Он вынимает из кармана бумагу и, пока мы медленно из-за его тучности идём пешком в комиссариат пропаганды (ещё не очень жарко), читает:
«Иностранцы, живущие в миссиях, мужчины и женщины, бежали от безобидной толпы китайцев. Почему же, если они не были ни в чём виноваты? Между тем в саду миссии нашли несметное количество детских костей. Теперь, когда окончательно установлено, что эти порочные личности во время своих оргий устраивают жестокую резню невинных китайских младенцев…»
— Это работа Гона, правда? — спрашивает Гарин.
— Ну, как обычно, продиктовано. Он ведь не умеет писать… Третья листовка…
— Я ему уже запрещал делать подобные глупости. Он начинает мне надоедать!

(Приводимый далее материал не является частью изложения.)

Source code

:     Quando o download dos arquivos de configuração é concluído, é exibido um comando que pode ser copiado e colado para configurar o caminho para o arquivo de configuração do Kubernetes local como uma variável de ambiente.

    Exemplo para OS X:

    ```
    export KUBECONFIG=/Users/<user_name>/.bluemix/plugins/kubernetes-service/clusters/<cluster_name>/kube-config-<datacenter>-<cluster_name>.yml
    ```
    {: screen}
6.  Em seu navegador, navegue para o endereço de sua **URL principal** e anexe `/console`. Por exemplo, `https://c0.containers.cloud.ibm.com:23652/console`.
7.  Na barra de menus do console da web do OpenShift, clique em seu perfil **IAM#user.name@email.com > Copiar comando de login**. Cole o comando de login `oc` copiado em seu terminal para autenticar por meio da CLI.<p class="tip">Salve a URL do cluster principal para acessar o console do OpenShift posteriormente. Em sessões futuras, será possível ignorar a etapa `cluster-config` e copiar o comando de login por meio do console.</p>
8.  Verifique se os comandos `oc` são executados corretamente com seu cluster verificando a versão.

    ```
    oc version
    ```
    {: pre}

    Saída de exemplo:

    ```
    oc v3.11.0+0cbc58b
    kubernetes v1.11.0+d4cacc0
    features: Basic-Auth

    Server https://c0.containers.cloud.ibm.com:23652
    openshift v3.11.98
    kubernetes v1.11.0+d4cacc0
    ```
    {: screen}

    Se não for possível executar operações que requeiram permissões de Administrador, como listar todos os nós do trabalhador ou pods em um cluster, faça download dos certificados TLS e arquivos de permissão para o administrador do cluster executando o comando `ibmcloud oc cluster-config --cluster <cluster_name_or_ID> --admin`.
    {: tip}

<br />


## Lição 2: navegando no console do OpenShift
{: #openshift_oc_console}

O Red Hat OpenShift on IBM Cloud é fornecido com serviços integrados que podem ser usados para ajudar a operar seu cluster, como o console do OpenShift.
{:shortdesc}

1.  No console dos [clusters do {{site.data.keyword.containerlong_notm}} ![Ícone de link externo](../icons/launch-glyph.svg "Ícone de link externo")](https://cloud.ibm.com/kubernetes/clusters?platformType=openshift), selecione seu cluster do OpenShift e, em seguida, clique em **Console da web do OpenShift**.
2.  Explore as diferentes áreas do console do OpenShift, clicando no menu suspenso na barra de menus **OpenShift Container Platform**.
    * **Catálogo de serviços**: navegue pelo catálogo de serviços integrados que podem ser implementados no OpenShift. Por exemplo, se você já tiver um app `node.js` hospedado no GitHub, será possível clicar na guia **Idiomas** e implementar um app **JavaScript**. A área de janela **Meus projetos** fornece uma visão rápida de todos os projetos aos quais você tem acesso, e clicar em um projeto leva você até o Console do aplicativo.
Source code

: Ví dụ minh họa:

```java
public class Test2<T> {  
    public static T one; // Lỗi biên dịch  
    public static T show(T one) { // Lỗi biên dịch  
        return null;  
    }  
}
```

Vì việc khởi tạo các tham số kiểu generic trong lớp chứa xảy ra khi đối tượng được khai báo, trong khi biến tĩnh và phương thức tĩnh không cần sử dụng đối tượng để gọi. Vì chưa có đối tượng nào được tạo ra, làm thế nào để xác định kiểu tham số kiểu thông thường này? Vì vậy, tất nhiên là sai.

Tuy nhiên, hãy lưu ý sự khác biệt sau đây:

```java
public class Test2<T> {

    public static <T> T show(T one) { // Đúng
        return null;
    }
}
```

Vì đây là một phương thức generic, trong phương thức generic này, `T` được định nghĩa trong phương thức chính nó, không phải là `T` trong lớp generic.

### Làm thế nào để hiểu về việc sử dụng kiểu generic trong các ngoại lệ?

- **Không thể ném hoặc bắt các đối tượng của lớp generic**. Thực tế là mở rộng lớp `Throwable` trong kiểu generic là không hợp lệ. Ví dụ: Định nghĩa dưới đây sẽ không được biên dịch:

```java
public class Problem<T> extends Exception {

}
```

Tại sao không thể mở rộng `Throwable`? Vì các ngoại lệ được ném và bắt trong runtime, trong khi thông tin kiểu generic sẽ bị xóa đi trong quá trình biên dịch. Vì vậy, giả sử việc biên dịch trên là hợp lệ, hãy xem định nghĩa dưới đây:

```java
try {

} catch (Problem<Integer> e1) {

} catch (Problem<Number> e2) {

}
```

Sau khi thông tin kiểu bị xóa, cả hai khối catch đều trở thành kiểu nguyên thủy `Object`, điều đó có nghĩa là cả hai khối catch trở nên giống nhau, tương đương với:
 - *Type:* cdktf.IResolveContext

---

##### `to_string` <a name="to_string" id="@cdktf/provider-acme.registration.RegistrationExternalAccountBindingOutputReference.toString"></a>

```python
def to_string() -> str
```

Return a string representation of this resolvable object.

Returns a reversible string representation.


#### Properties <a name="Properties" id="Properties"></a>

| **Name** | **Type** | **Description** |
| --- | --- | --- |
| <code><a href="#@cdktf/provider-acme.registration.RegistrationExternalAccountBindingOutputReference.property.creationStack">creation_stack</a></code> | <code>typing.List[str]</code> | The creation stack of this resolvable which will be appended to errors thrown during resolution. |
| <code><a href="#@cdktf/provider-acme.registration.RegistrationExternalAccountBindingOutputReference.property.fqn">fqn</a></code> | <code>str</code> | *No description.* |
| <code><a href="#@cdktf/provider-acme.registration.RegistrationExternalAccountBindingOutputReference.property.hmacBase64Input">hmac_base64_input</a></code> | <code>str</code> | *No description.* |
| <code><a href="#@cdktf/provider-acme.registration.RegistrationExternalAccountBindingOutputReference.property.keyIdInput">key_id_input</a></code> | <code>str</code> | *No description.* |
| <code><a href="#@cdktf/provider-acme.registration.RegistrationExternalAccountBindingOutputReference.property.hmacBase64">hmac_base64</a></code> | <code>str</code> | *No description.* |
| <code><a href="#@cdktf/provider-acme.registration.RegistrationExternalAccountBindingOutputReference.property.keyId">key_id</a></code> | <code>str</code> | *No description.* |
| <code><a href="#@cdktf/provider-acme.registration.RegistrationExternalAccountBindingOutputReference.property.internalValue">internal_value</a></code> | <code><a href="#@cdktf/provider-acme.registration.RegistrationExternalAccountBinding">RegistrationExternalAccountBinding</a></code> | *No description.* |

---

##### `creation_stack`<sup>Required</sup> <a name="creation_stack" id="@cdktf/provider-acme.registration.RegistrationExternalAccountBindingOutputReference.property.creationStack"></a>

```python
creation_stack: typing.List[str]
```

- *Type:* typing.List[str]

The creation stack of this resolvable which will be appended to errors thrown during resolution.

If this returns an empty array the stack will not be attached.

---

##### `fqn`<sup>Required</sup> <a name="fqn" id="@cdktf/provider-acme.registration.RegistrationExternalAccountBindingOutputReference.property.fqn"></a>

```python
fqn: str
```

— Мне кажется, он намерен продолжать… Я видел, что в комиссариате пропаганды он работал с удовольствием, только когда ему приходилось составлять сообщения, направленные против христиан. Гон утверждает, что народ бывает счастлив от таких сообщений. Может быть…
— Речь не о том. Пришли его ко мне, когда он появится.
— Утром он хотел зайти к тебе. Думаю, он тебя ещё ждёт.
— Главное, не спрашивай, что он намерен предпринять по отношению к Чень Даю. Добейся сведений из других источников.